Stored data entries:
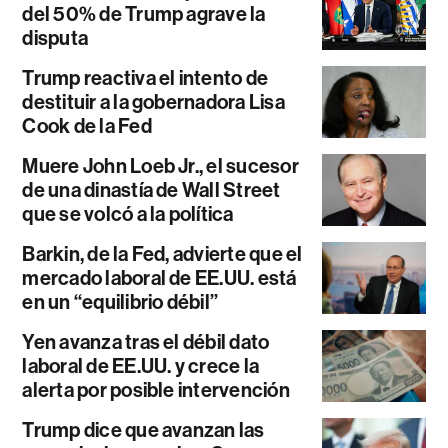
del 50% de Trump agrave la
disputa
Trump reactiva el intento de
destituir a la gobernadora Lisa
Cook de la Fed
Muere John Loeb Jr., el sucesor
de una dinastía de Wall Street
que se volcó a la política
Barkin, de la Fed, advierte que el
mercado laboral de EE.UU. está
en un “equilibrio débil”
Yen avanza tras el débil dato
laboral de EE.UU. y crece la
alerta por posible intervención
Trump dice que avanzan las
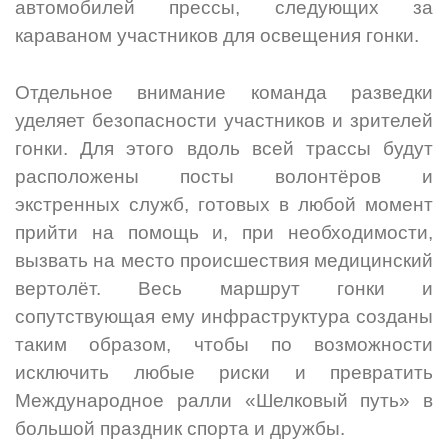
автомобилей прессы, следующих за
караваном участников для освещения гонки.
Отдельное внимание команда разведки
уделяет безопасности участников и зрителей
гонки. Для этого вдоль всей трассы будут
расположены посты волонтёров и
экстренных служб, готовых в любой момент
прийти на помощь и, при необходимости,
вызвать на место происшествия медицинский
вертолёт. Весь маршрут гонки и
сопутствующая ему инфраструктура созданы
таким образом, чтобы по возможности
исключить любые риски и превратить
Международное ралли «Шелковый путь» в
большой праздник спорта и дружбы.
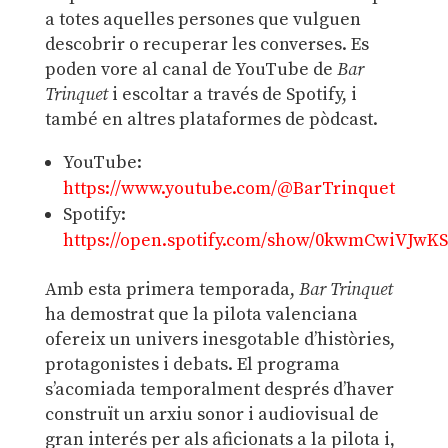
a totes aquelles persones que vulguen
descobrir o recuperar les converses. Es
poden vore al canal de YouTube de
Bar
Trinquet
i escoltar a través de Spotify, i
també en altres plataformes de pòdcast.
YouTube:
https://www.youtube.com/@BarTrinquet
Spotify:
https://open.spotify.com/show/0kwmCwiVJw
Amb esta primera temporada,
Bar Trinquet
ha demostrat que la pilota valenciana
ofereix un univers inesgotable d’històries,
protagonistes i debats. El programa
s’acomiada temporalment després d’haver
construït un arxiu sonor i audiovisual de
gran interés per als aficionats a la pilota i,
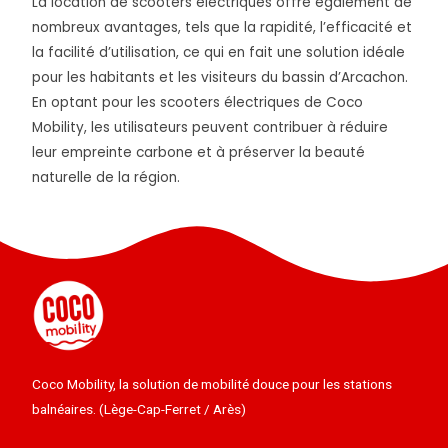
La location de scooters électriques offre également de
nombreux avantages, tels que la rapidité, l’efficacité et
la facilité d’utilisation, ce qui en fait une solution idéale
pour les habitants et les visiteurs du bassin d’Arcachon.
En optant pour les scooters électriques de Coco
Mobility, les utilisateurs peuvent contribuer à réduire
leur empreinte carbone et à préserver la beauté
naturelle de la région.
Coco Mobility, la solution de mobilité douce pour les stations
balnéaires. (Lège-Cap-Ferret / Arès)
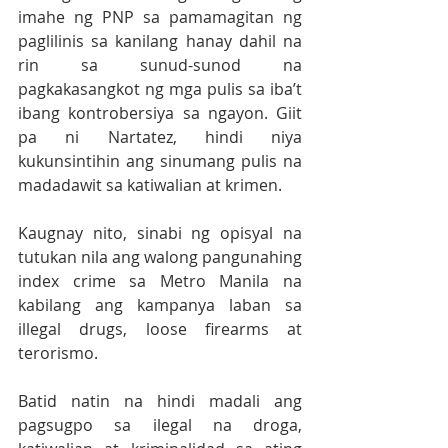
imahe ng PNP sa pamamagitan ng 
paglilinis sa kanilang hanay dahil na 
rin sa sunud-sunod na 
pagkakasangkot ng mga pulis sa iba’t 
ibang kontrobersiya sa ngayon. Giit 
pa ni Nartatez, hindi niya 
kukunsintihin ang sinumang pulis na 
madadawit sa katiwalian at krimen.
Kaugnay nito, sinabi ng opisyal na 
tutukan nila ang walong pangunahing 
index crime sa Metro Manila na 
kabilang ang kampanya laban sa 
illegal drugs, loose firearms at 
terorismo.
Batid natin na hindi madali ang 
pagsugpo sa ilegal na droga, 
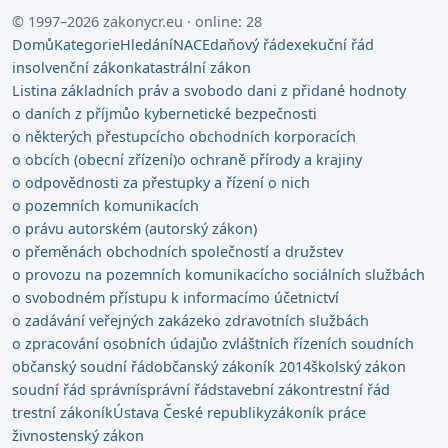
© 1997–2026 zakonycr.eu · online: 28
Domů
Kategorie
Hledání
NACE
daňový řád
exekuční řád
insolvenční zákon
katastrální zákon
Listina základních práv a svobod
o dani z přidané hodnoty
o daních z příjmů
o kybernetické bezpečnosti
o některých přestupcích
o obchodních korporacích
o obcích (obecní zřízení)
o ochraně přírody a krajiny
o odpovědnosti za přestupky a řízení o nich
o pozemních komunikacích
o právu autorském (autorský zákon)
o přeměnách obchodních společností a družstev
o provozu na pozemních komunikacích
o sociálních službách
o svobodném přístupu k informacím
o účetnictví
o zadávání veřejných zakázek
o zdravotních službách
o zpracování osobních údajů
o zvláštních řízeních soudních
občanský soudní řád
občanský zákoník 2014
školský zákon
soudní řád správní
správní řád
stavební zákon
trestní řád
trestní zákoník
Ústava České republiky
zákoník práce
živnostenský zákon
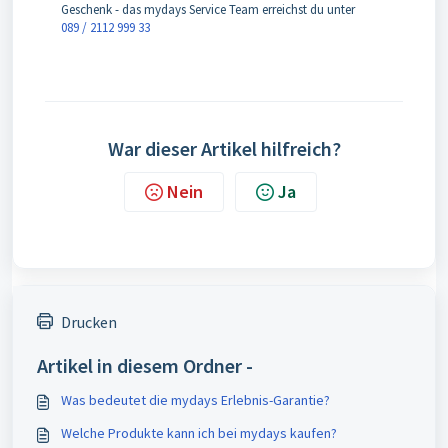
Geschenk - das mydays Service Team erreichst du unter
089 / 2112 999 33
War dieser Artikel hilfreich?
Nein
Ja
Drucken
Artikel in diesem Ordner -
Was bedeutet die mydays Erlebnis-Garantie?
Welche Produkte kann ich bei mydays kaufen?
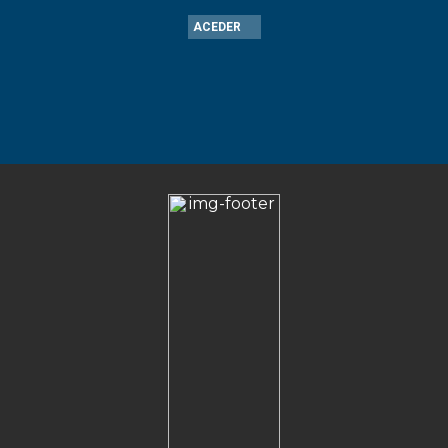
ACEDER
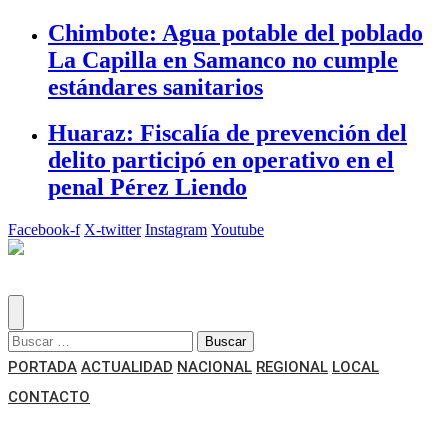
Chimbote: Agua potable del poblado
La Capilla en Samanco no cumple
estándares sanitarios
Huaraz: Fiscalía de prevención del
delito participó en operativo en el
penal Pérez Liendo
Facebook-f
X-twitter
Instagram
Youtube
Buscar:
PORTADA
ACTUALIDAD
NACIONAL
REGIONAL
LOCAL
CONTACTO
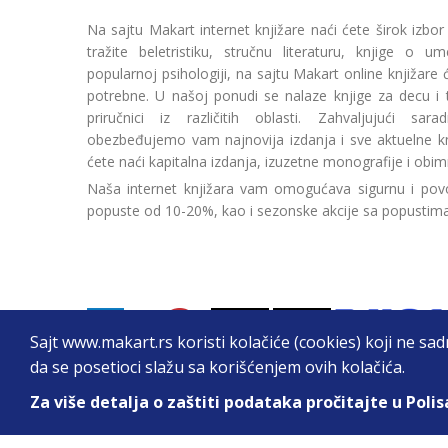
Na sajtu Makart internet knjižare naći ćete širok izbor
tražite beletristiku, stručnu literaturu, knjige o umetn
popularnoj psihologiji, na sajtu Makart online knjižare
potrebne. U našoj ponudi se nalaze knjige za decu i tin
priručnici iz različitih oblasti. Zahvaljujući sa
obezbeđujemo vam najnovija izdanja i sve aktuelne kn
ćete naći kapitalna izdanja, izuzetne monografije i obim
Naša internet knjižara vam omogućava sigurnu i povo
popuste od 10-20%, kao i sezonske akcije sa popustim
Sajt www.makart.rs koristi kolačiće (cookies) koji ne sa
da se posetioci slažu sa korišćenjem ovih kolačića.
Za više detalja o zaštiti podataka pročitajte u Polis
2026. All Rights Reserved © Makart.rs - MAKAR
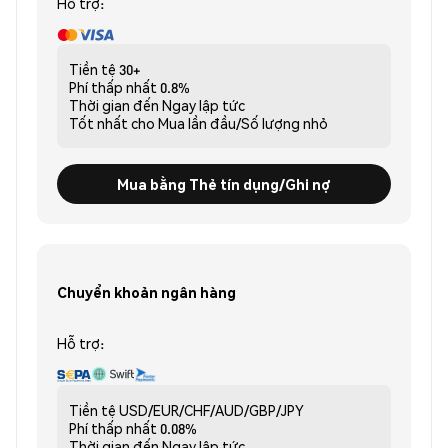
Hỗ trợ:
Tiền tệ
30+
Phí thấp nhất
0.8%
Thời gian đến
Ngay lập tức
Tốt nhất cho
Mua lần đầu/Số lượng nhỏ
Mua bằng Thẻ tín dụng/Ghi nợ
Chuyển khoản ngân hàng
Hỗ trợ:
Tiền tệ
USD/EUR/CHF/AUD/GBP/JPY
Phí thấp nhất
0.08%
Thời gian đến
Ngay lập tức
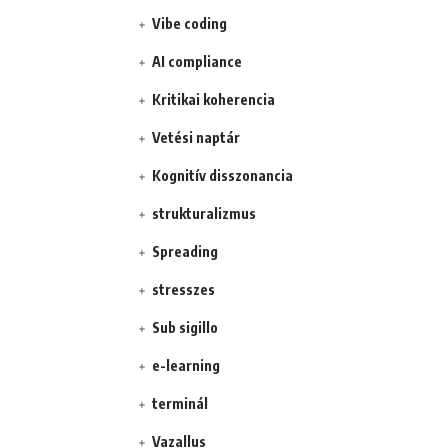
Vibe coding
AI compliance
Kritikai koherencia
Vetési naptár
Kognitív disszonancia
strukturalizmus
Spreading
stresszes
Sub sigillo
e-learning
terminál
Vazallus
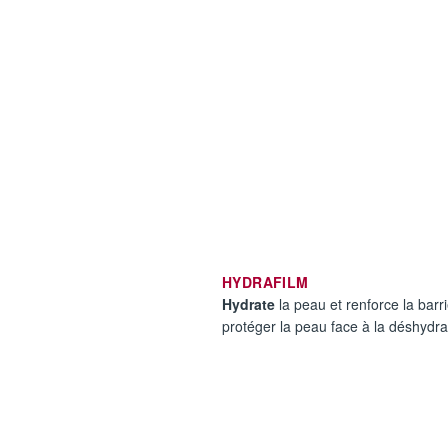
HYDRAFILM
Hydrate
la peau et renforce la barr
protéger la peau face à la déshydrat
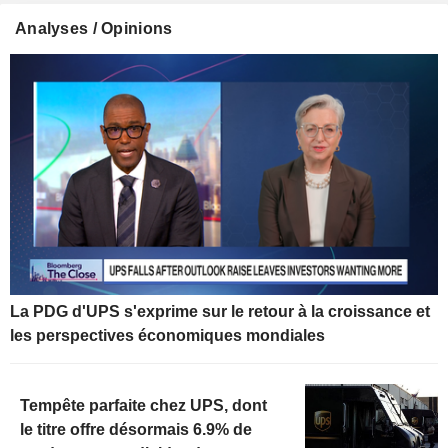
Analyses / Opinions
La PDG d'UPS s'exprime sur le retour à la croissance et
les perspectives économiques mondiales
Tempête parfaite chez UPS, dont
le titre offre désormais 6.9% de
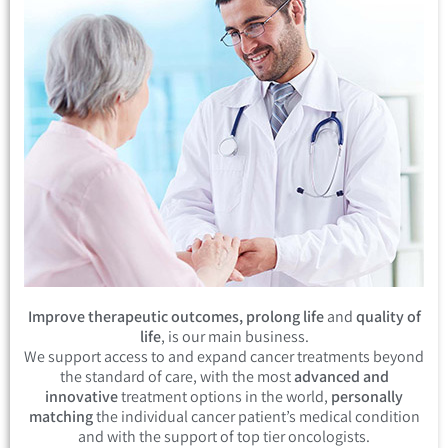
Improve therapeutic outcomes, prolong life
and
quality of
life
, is our main business.
We support access to and expand cancer treatments beyond
the standard of care, with the most
advanced and
innovative
treatment options in the world,
personally
matching
the individual cancer patient’s medical condition
and with the support of top tier oncologists.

• [YOUR TASK]: Exclude every picture, then reproduce the remaining data character for character.

• [SOLVED PROBLEM]:
del 50% de Trump agrave la
disputa
Trump reactiva el intento de
destituir a la gobernadora Lisa
Cook de la Fed
Muere John Loeb Jr., el sucesor
de una dinastía de Wall Street
que se volcó a la política
Barkin, de la Fed, advierte que el
mercado laboral de EE.UU. está
en un “equilibrio débil”
Yen avanza tras el débil dato
laboral de EE.UU. y crece la
alerta por posible intervención
Trump dice que avanzan las
автомобилей прессы, следующих за
караваном участников для освещения гонки.
Отдельное внимание команда разведки
уделяет безопасности участников и зрителей
гонки. Для этого вдоль всей трассы будут
расположены посты волонтёров и
экстренных служб, готовых в любой момент
прийти на помощь и, при необходимости,
вызвать на место происшествия медицинский
вертолёт. Весь маршрут гонки и
сопутствующая ему инфраструктура созданы
таким образом, чтобы по возможности
исключить любые риски и превратить
Международное ралли «Шелковый путь» в
большой праздник спорта и дружбы.
a totes aquelles persones que vulguen
descobrir o recuperar les converses. Es
poden vore al canal de YouTube de
Bar
Trinquet
i escoltar a través de Spotify, i
també en altres plataformes de pòdcast.
YouTube:
https://www.youtube.com/@BarTrinquet
Spotify:
https://open.spotify.com/show/0kwmCwiVJw
Amb esta primera temporada,
Bar Trinquet
ha demostrat que la pilota valenciana
ofereix un univers inesgotable d’històries,
protagonistes i debats. El programa
s’acomiada temporalment després d’haver
construït un arxiu sonor i audiovisual de
gran interés per als aficionats a la pilota i,
La location de scooters électriques offre également de
nombreux avantages, tels que la rapidité, l’efficacité et
la facilité d’utilisation, ce qui en fait une solution idéale
pour les habitants et les visiteurs du bassin d’Arcachon.
En optant pour les scooters électriques de Coco
Mobility, les utilisateurs peuvent contribuer à réduire
leur empreinte carbone et à préserver la beauté
naturelle de la région.
Coco Mobility, la solution de mobilité douce pour les stations
balnéaires. (Lège-Cap-Ferret / Arès)
imahe ng PNP sa pamamagitan ng 
paglilinis sa kanilang hanay dahil na 
rin sa sunud-sunod na 
pagkakasangkot ng mga pulis sa iba’t 
ibang kontrobersiya sa ngayon. Giit 
pa ni Nartatez, hindi niya 
kukunsintihin ang sinumang pulis na 
madadawit sa katiwalian at krimen.
Kaugnay nito, sinabi ng opisyal na 
tutukan nila ang walong pangunahing 
index crime sa Metro Manila na 
kabilang ang kampanya laban sa 
illegal drugs, loose firearms at 
terorismo.
Batid natin na hindi madali ang 
pagsugpo sa ilegal na droga, 
© 1997–2026 zakonycr.eu · online: 28
Domů
Kategorie
Hledání
NACE
daňový řád
exekuční řád
insolvenční zákon
katastrální zákon
Listina základních práv a svobod
o dani z přidané hodnoty
o daních z příjmů
o kybernetické bezpečnosti
o některých přestupcích
o obchodních korporacích
o obcích (obecní zřízení)
o ochraně přírody a krajiny
o odpovědnosti za přestupky a řízení o nich
o pozemních komunikacích
o právu autorském (autorský zákon)
o přeměnách obchodních společností a družstev
o provozu na pozemních komunikacích
o sociálních službách
o svobodném přístupu k informacím
o účetnictví
o zadávání veřejných zakázek
o zdravotních službách
o zpracování osobních údajů
o zvláštních řízeních soudních
občanský soudní řád
občanský zákoník 2014
školský zákon
soudní řád správní
správní řád
stavební zákon
trestní řád
trestní zákoník
Ústava České republiky
zákoník práce
živnostenský zákon
Geschenk - das mydays Service Team erreichst du unter
089 / 2112 999 33
War dieser Artikel hilfreich?
Nein
Ja
Drucken
Artikel in diesem Ordner -
Was bedeutet die mydays Erlebnis-Garantie?
Welche Produkte kann ich bei mydays kaufen?
ACEDER
Chimbote: Agua potable del poblado
La Capilla en Samanco no cumple
estándares sanitarios
Huaraz: Fiscalía de prevención del
delito participó en operativo en el
penal Pérez Liendo
Facebook-f
X-twitter
Instagram
Youtube
Buscar:
PORTADA
ACTUALIDAD
NACIONAL
REGIONAL
LOCAL
CONTACTO
Na sajtu Makart internet knjižare naći ćete širok izbor
tražite beletristiku, stručnu literaturu, knjige o umetn
popularnoj psihologiji, na sajtu Makart online knjižare
potrebne. U našoj ponudi se nalaze knjige za decu i tin
priručnici iz različitih oblasti. Zahvaljujući sa
obezbeđujemo vam najnovija izdanja i sve aktuelne kn
ćete naći kapitalna izdanja, izuzetne monografije i obim
Naša internet knjižara vam omogućava sigurnu i povo
popuste od 10-20%, kao i sezonske akcije sa popustim
Sajt www.makart.rs koristi kolačiće (cookies) koji ne sa
da se posetioci slažu sa korišćenjem ovih kolačića.
Za više detalja o zaštiti podataka pročitajte u Polis
2026. All Rights Reserved © Makart.rs - MAKAR
Hỗ trợ:
Tiền tệ
30+
Phí thấp nhất
0.8%
Thời gian đến
Ngay lập tức
Tốt nhất cho
Mua lần đầu/Số lượng nhỏ
Mua bằng Thẻ tín dụng/Ghi nợ
Chuyển khoản ngân hàng
Hỗ trợ:
Tiền tệ
USD/EUR/CHF/AUD/GBP/JPY
Phí thấp nhất
0.08%
Thời gian đến
Ngay lập tức
Vibe coding
AI compliance
Kritikai koherencia
Vetési naptár
Kognitív disszonancia
strukturalizmus
Spreading
stresszes
Sub sigillo
e-learning
terminál
Vazallus
HYDRAFILM
Hydrate
la peau et renforce la barr
protéger la peau face à la déshydrat
Analyses / Opinions
La PDG d'UPS s'exprime sur le retour à la croissance et
les perspectives économiques mondiales
Tempête parfaite chez UPS, dont
le titre offre désormais 6.9% de
Improve therapeutic outcomes, prolong life
and
quality of
life
, is our main business.
We support access to and expand cancer treatments beyond
the standard of care, with the most
advanced and
innovative
treatment options in the world,
personally
matching
the individual cancer patient’s medical condition
and with the support of top tier oncologists.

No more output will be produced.